Johnson, Crowley visit Madison to make the case for more state aid to the Milwaukee area
Milwaukee's Mayor and County Executive met with key Wisconsin legislators in Madison Thursday as the local officials continued their push for more financial help from state government.
Mayor Cavalier Johnson and County Executive David Crowley also made their case to Madison lobbyists and others attending a WisPolitics.com luncheon.
Johnson told attendees that over the last two decades or so, the city has lost out on $155 million because state shared revenue payments have been frozen and not gone up with inflation.
He said not having that money causes local challenges.
"I just want to keep the lights on, make sure I'm able to pay for police services. I want to make sure we don't continue this trend of shuttering, year after year, firehouses across Milwaukee which also affects public safety," Johnson said.
County Executive Crowley said he doesn't think state lawmakers will ever increase shared revenue enough for Milwaukee County. So, he's partly focusing on getting authority for an additional 1% local sales tax.

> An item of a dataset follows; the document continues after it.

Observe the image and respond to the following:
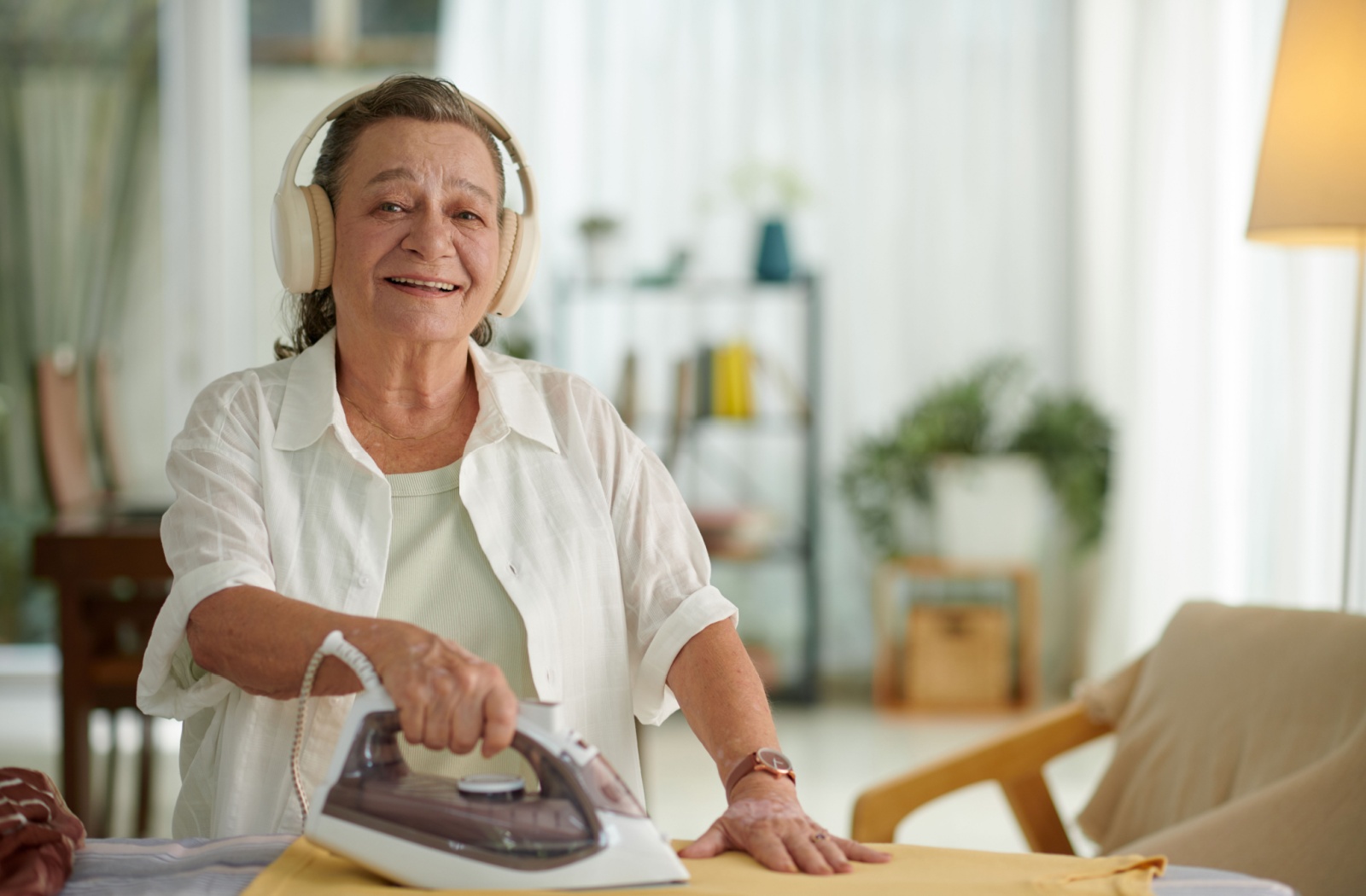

"This will help to generate $180 million for the entire year. We would like to use those dollars to buy down property taxes and splitting those dollars between the city and the county," Crowley said.
Republicans controlling the legislature continue to say that Milwaukee and other local governments need to control costs before getting more money.
Crowley said for one thing, he and Johnson are looking at reducing county and city pension costs.
"One of the things we'd like to see is how we can do a soft freeze moving forward, taking care of our obligations with those employed by the city and Milwaukee County, and how we can move forward with new employees entering into the Wisconsin Retirement System," Crowley said.
The state retirement system is thought to be in very solid financial shape.
Johnson said the city has also tightened its belt over the years.
"We eliminated over one-thousand employees at the city of Milwaukee. We've had employees pay more into their pension. We've had employees pay more into their health care," Johnson said.
Johnson said the city and county may be able to collaborate on more services.
The mayor said Wisconsin Democratic Gov. Tony Evers backs him on increasing state aid to local governments.
Over the next few months, we'll see what sort of a deal the local officials can make with state Republicans, who continue to talk more about turning the huge projected state budget surplus into tax cuts. That includes a flat tax plan, which would have big benefits for the wealthy.